Evaluation of Medaka as an Animal Model to Study Autism Spectrum Disorder

M Wu ², IA Khan ¹, AK Dasmahapatra ¹^,²

¹National Center for Natural Product Research, Research Institute of Pharmaceutical Sciences, School of Pharmacy, University of Mississippi, University, MS 38677
²Department of Pharmacology, School of Pharmacy, University of Mississippi, University, MS 38677

Congress Abstract

Autism spectrum disorder (ASD) is an umbrella term used to define a broad spectrum of atypical social, cognitive and verbal behaviors along with repetitive and sometimes self-injurious actions. The behavioral criteria used to diagnose ASD are not sufficient to justify the diagnosis. Moreover, there is no appropriate medicine available for the treatment of ASD. Although the psychoactive drug risperidone is prescribed for ASD patients, the majority of them use alternative medicines for the prevention of this disorder. We predict that two major barriers exist in understanding the pathogenesis of ASD: (1) the absence of a defined phenotypic marker or gene product specific to ASD, and (2) the lack of an appropriate animal model that can display core symptoms of ASD. We are evaluating medaka as an animal model to identify exogenous phenotypic features of ASD using valproic acid (VPA) as the inducer. Our aims are to evaluate the efficacy of many natural products which are documented as potent inhibitor of ASD. Moreover, VPA is an inducer of fetal valproate syndrome (FVS) which is characterized by spina bifida, anencephaly and other developmental defects observed in cardiovascular, craniofacial, skeletal systems and limbs. We will differentiate ASD from FVS by using both phenotypic and genotypic analysis. Fertilized medaka eggs at specific phase of central nervous system development (1–3 day post fertilization, dpf) were exposed to different concentrations of VPA for 48 hours and the mortality was assessed on 10 dpf. The calculated IC₅₀ as determined on 10 dpf is 11±2 mM. The cardiovascular development is affected in medaka by VPA. The heartbeat rates were reduced significantly in embryos exposed to 5 and 10 mM of VPA but not in 2 mM VPA on 6, 7 and 8dpf. Further we are evaluating the modification of craniofacial cartilages in medaka hatchlings exposed to VPA during development. We predict that studies in craniofacial cartilage development and differentiation may be able to identify a unique phenotypic feature that can be able to differentiate ASD from FVS.

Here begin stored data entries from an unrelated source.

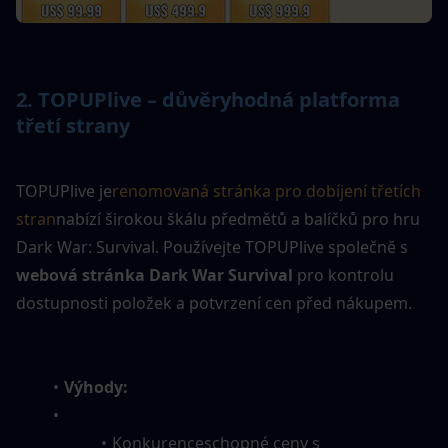
2. 
TOPUPlive – důvěryhodná platforma 
třetí strany
TOPUPlive je
renomovaná stránka pro dobíjení třetích 
stran
nabízí širokou škálu předmětů a balíčků pro hru 
Dark War: Survival. Používejte TOPUPlive společně s 
webová stránka Dark War Survival
 pro kontrolu 
dostupnosti položek a potvrzení cen před nákupem.
Výhody:
Konkurenceschopné ceny s 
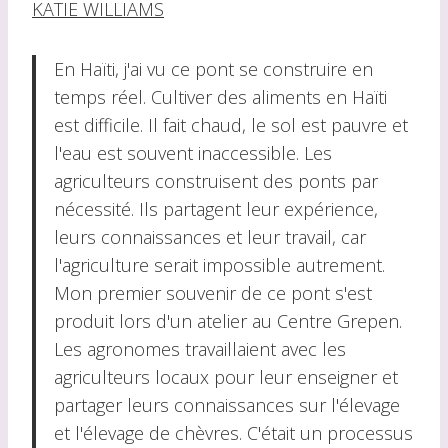
KATIE WILLIAMS
En Haïti, j'ai vu ce pont se construire en
temps réel. Cultiver des aliments en Haïti
est difficile. Il fait chaud, le sol est pauvre et
l'eau est souvent inaccessible. Les
agriculteurs construisent des ponts par
nécessité. Ils partagent leur expérience,
leurs connaissances et leur travail, car
l'agriculture serait impossible autrement.
Mon premier souvenir de ce pont s'est
produit lors d'un atelier au Centre Grepen.
Les agronomes travaillaient avec les
agriculteurs locaux pour leur enseigner et
partager leurs connaissances sur l'élevage
et l'élevage de chèvres. C'était un processus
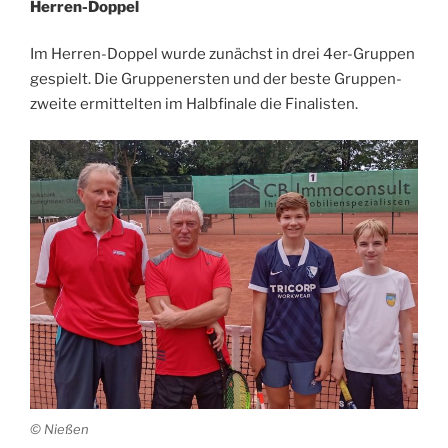
Her­ren-Dop­pel
Im Her­ren-Dop­pel wur­de zunächst in drei 4er-Grup­pen
gespielt. Die Grup­pen­ers­ten und der bes­te Grup­pen­
zwei­te ermit­tel­ten im Halb­fi­na­le die Finalisten.
© Nie­ßen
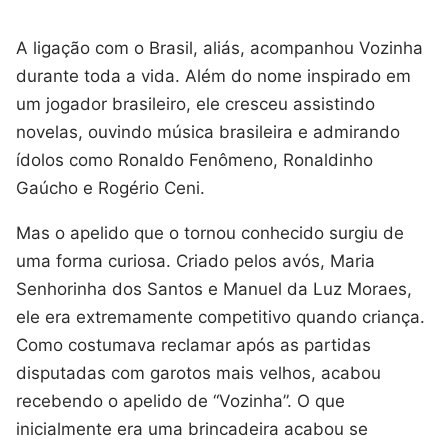
A ligação com o Brasil, aliás, acompanhou Vozinha
durante toda a vida. Além do nome inspirado em
um jogador brasileiro, ele cresceu assistindo
novelas, ouvindo música brasileira e admirando
ídolos como Ronaldo Fenômeno, Ronaldinho
Gaúcho e Rogério Ceni.
Mas o apelido que o tornou conhecido surgiu de
uma forma curiosa. Criado pelos avós, Maria
Senhorinha dos Santos e Manuel da Luz Moraes,
ele era extremamente competitivo quando criança.
Como costumava reclamar após as partidas
disputadas com garotos mais velhos, acabou
recebendo o apelido de “Vozinha”. O que
inicialmente era uma brincadeira acabou se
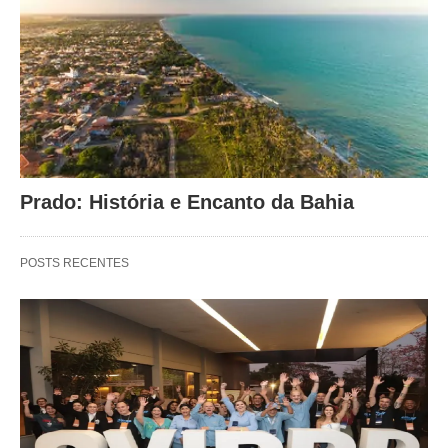
Prado: História e Encanto da Bahia
POSTS RECENTES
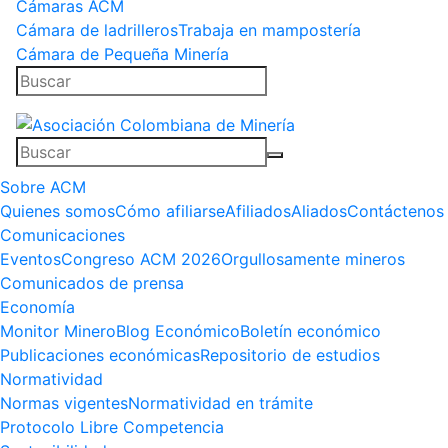
Cámaras ACM
Cámara de ladrilleros
Trabaja en mampostería
Cámara de Pequeña Minería
Sobre ACM
Quienes somos
Cómo afiliarse
Afiliados
Aliados
Contáctenos
Comunicaciones
Eventos
Congreso ACM 2026
Orgullosamente mineros
Comunicados de prensa
Economía
Monitor Minero
Blog Económico
Boletín económico
Publicaciones económicas
Repositorio de estudios
Normatividad
Normas vigentes
Normatividad en trámite
Protocolo Libre Competencia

Acknowledgements: This research is supported in part by the United States Department of Agriculture, Agricultural Research Service, Specific Cooperative Agreement No 586408–2-0009. The project described was also supported by grant number 5P20RR021929 from the National Center for Research Resources. The content is solely the responsibility of the authors and does not necessarily represent the official views of the National Center for Research Resources or the National Institutes of Health.